(Saved entries)
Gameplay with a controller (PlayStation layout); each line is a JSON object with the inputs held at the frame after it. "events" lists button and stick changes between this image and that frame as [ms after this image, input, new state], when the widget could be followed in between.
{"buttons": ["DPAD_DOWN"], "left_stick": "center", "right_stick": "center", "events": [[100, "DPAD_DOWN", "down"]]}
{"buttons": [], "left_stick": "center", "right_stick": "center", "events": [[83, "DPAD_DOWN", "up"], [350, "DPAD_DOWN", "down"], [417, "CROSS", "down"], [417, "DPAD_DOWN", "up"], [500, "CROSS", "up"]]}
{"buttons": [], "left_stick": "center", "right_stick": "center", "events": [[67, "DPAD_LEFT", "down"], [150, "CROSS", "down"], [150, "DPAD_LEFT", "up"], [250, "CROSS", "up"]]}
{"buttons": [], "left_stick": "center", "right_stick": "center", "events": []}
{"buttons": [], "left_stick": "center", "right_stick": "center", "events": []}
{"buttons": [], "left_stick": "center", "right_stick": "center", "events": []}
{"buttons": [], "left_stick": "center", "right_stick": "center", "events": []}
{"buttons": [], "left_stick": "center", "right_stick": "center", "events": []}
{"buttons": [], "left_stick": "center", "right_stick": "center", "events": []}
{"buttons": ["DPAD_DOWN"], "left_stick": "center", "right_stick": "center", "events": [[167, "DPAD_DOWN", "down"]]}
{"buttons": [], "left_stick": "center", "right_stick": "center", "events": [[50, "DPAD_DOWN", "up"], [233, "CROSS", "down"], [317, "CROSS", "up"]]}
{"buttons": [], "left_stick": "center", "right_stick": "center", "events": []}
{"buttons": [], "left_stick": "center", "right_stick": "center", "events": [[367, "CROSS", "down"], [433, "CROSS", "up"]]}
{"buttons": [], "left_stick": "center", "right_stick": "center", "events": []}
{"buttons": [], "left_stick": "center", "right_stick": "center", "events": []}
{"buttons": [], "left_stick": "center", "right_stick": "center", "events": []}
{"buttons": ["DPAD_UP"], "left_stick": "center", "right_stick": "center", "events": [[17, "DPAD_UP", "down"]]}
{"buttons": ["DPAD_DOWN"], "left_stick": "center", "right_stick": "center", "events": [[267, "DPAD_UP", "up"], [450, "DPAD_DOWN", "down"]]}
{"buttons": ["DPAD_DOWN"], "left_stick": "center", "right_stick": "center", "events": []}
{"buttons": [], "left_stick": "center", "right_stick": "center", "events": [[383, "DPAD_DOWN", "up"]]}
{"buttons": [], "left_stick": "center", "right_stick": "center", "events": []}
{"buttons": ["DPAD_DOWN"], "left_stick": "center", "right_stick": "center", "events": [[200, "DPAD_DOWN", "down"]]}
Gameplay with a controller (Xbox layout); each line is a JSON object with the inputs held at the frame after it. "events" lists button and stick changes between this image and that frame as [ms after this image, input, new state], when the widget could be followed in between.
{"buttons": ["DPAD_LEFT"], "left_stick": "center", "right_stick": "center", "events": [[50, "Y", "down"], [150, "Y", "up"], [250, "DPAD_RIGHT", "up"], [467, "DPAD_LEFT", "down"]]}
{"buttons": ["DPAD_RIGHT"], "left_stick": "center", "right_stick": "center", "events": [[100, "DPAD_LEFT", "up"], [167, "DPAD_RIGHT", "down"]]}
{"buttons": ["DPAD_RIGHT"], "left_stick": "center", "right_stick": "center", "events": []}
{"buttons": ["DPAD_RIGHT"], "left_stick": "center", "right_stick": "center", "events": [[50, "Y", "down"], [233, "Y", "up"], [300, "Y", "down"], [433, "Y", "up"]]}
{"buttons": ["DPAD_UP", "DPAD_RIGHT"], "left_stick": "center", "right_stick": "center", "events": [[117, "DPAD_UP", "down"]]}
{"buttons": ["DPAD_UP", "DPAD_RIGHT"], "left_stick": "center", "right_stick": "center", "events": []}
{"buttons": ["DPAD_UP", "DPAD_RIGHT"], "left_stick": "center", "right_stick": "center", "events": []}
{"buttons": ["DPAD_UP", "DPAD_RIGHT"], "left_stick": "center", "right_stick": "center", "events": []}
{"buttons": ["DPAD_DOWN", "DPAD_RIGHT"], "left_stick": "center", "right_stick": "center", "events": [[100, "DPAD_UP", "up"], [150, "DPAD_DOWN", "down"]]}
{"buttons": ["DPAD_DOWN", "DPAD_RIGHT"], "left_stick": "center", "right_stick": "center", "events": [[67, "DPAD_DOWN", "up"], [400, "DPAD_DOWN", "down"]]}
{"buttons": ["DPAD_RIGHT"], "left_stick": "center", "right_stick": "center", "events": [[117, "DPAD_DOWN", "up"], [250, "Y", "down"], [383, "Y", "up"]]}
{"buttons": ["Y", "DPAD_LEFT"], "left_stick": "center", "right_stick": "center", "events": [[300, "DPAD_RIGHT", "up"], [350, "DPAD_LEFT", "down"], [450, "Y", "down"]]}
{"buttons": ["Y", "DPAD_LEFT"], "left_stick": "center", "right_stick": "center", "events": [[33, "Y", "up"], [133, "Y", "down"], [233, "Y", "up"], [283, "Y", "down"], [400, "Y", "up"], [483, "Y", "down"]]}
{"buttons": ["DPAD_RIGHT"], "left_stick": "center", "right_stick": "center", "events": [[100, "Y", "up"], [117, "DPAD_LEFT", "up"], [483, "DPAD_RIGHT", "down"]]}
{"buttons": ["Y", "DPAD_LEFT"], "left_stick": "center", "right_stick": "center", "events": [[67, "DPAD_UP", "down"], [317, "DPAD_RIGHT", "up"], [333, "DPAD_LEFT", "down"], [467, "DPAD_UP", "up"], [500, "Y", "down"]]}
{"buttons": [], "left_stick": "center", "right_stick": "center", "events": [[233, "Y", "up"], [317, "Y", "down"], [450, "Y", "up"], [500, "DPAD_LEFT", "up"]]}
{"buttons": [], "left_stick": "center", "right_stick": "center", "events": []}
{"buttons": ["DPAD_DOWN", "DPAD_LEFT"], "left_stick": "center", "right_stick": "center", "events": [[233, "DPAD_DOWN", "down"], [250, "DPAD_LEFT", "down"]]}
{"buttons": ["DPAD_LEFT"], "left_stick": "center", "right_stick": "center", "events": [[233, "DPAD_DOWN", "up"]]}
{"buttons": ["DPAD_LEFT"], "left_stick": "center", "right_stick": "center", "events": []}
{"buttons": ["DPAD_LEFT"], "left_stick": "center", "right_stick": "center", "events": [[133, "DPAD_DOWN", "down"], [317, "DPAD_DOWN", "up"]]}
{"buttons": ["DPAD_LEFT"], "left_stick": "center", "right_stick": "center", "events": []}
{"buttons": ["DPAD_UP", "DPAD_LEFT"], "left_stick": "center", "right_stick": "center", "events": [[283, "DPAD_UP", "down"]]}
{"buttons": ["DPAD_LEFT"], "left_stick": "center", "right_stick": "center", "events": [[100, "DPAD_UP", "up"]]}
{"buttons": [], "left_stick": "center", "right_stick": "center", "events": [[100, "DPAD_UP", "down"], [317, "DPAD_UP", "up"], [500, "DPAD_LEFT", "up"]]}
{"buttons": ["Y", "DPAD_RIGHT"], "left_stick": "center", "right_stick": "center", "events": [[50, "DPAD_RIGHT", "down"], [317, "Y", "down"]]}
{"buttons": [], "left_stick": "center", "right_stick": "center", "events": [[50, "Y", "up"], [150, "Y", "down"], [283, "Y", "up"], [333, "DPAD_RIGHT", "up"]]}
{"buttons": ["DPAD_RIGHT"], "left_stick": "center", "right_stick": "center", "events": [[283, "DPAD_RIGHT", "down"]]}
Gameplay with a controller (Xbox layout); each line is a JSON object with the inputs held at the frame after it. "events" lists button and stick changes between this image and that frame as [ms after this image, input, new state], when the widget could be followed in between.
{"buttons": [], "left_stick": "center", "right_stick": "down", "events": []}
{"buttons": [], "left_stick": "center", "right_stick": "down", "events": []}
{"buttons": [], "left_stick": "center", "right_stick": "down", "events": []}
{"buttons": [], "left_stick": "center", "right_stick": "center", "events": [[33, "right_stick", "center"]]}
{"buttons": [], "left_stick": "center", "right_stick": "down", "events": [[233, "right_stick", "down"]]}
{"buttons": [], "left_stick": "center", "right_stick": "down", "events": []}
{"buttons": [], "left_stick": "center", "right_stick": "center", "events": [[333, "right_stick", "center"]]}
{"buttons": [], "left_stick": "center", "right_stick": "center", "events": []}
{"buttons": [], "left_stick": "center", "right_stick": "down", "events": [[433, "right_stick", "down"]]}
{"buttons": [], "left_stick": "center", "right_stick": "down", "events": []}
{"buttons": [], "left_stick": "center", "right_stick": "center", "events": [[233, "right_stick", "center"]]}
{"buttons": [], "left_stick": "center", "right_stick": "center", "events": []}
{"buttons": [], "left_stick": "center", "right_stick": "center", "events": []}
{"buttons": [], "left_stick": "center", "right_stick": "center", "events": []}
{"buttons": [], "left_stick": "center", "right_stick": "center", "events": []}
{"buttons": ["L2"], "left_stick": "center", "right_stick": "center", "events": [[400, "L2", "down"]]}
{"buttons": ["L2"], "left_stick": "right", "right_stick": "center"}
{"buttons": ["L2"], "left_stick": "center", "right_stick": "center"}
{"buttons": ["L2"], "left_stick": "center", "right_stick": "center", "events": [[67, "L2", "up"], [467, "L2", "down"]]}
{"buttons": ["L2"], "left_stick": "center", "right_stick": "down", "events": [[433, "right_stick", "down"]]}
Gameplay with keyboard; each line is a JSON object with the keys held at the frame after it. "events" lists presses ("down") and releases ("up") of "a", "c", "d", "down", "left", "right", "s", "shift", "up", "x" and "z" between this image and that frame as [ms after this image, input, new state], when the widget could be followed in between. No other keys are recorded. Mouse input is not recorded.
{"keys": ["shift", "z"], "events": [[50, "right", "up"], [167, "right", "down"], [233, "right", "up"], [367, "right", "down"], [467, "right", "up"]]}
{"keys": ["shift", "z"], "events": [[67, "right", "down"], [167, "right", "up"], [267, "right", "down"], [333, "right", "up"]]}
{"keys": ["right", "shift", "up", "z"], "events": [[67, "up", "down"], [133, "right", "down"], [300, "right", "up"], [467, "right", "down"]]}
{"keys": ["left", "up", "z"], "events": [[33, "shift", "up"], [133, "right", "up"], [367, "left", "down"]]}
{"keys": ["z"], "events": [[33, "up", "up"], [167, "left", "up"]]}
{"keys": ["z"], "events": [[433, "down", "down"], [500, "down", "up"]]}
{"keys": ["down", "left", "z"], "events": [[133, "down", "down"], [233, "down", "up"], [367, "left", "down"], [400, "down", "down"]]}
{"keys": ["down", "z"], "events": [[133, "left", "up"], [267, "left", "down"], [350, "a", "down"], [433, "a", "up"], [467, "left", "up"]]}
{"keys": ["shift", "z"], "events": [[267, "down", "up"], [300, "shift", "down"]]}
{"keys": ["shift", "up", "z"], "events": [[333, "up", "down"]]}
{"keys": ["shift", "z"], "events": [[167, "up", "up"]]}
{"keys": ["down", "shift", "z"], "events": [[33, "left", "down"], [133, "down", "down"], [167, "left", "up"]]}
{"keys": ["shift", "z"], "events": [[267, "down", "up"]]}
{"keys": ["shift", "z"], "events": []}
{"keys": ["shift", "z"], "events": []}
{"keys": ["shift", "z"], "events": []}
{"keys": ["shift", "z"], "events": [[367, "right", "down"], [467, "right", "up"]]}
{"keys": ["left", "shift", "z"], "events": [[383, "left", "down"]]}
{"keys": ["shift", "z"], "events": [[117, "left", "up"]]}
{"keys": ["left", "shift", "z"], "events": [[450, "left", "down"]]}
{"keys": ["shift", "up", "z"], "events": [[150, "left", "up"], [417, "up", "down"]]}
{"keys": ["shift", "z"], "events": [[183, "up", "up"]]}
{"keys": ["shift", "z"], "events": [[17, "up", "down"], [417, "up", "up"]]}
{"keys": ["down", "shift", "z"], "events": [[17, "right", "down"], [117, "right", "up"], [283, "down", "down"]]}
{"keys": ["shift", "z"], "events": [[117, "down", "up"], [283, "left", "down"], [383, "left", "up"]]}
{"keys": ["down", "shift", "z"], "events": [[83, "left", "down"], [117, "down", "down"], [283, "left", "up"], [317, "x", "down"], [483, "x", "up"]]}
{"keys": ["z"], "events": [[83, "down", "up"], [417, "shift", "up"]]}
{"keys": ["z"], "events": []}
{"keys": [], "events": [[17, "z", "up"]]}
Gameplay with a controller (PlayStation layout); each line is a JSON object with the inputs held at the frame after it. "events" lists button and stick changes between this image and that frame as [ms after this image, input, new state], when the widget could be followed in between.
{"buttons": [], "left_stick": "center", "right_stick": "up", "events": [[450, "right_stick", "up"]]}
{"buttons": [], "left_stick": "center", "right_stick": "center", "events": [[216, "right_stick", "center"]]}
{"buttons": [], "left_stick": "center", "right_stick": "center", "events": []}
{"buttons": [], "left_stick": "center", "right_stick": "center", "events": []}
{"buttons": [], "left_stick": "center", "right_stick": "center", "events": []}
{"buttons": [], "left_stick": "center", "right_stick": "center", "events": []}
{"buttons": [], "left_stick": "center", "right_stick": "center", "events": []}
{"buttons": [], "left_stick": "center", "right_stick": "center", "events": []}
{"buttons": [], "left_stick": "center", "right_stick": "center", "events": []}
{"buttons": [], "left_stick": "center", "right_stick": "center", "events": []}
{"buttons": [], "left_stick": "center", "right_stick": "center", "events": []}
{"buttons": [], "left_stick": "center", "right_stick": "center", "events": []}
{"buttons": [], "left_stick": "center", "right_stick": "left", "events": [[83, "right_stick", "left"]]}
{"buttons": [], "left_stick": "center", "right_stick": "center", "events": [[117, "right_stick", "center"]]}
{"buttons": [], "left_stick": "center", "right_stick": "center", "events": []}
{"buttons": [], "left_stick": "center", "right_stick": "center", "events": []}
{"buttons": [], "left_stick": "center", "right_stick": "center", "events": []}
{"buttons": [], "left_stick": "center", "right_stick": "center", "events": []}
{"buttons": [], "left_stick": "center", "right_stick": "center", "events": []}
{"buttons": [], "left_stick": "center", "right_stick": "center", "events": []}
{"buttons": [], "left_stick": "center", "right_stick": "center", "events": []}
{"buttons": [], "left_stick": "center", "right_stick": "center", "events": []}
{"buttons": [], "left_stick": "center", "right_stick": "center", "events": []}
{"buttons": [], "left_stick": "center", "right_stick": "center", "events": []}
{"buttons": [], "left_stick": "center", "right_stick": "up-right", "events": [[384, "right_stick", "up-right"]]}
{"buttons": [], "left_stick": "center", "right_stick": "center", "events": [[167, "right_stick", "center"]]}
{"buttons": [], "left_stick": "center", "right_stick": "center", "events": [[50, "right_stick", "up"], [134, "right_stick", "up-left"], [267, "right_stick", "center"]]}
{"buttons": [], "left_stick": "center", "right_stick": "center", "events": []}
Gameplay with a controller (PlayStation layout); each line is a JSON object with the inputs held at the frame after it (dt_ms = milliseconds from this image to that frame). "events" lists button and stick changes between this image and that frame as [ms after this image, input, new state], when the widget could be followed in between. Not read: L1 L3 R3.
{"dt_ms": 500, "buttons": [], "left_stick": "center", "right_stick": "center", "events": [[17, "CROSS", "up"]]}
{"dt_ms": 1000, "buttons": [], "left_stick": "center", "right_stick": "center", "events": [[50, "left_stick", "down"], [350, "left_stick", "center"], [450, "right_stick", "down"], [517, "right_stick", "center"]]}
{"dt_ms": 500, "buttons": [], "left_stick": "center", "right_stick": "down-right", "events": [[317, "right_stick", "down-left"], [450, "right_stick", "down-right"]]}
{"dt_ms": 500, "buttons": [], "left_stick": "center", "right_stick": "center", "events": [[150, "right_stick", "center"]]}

*What you have to do*.
Among the lines of the data above, find those with the word "CROSS" and show them.

*Written response*.
{"buttons": [], "left_stick": "center", "right_stick": "center", "events": [[83, "DPAD_DOWN", "up"], [350, "DPAD_DOWN", "down"], [417, "CROSS", "down"], [417, "DPAD_DOWN", "up"], [500, "CROSS", "up"]]}
{"buttons": [], "left_stick": "center", "right_stick": "center", "events": [[67, "DPAD_LEFT", "down"], [150, "CROSS", "down"], [150, "DPAD_LEFT", "up"], [250, "CROSS", "up"]]}
{"buttons": [], "left_stick": "center", "right_stick": "center", "events": [[50, "DPAD_DOWN", "up"], [233, "CROSS", "down"], [317, "CROSS", "up"]]}
{"buttons": [], "left_stick": "center", "right_stick": "center", "events": [[367, "CROSS", "down"], [433, "CROSS", "up"]]}
{"dt_ms": 500, "buttons": [], "left_stick": "center", "right_stick": "center", "events": [[17, "CROSS", "up"]]}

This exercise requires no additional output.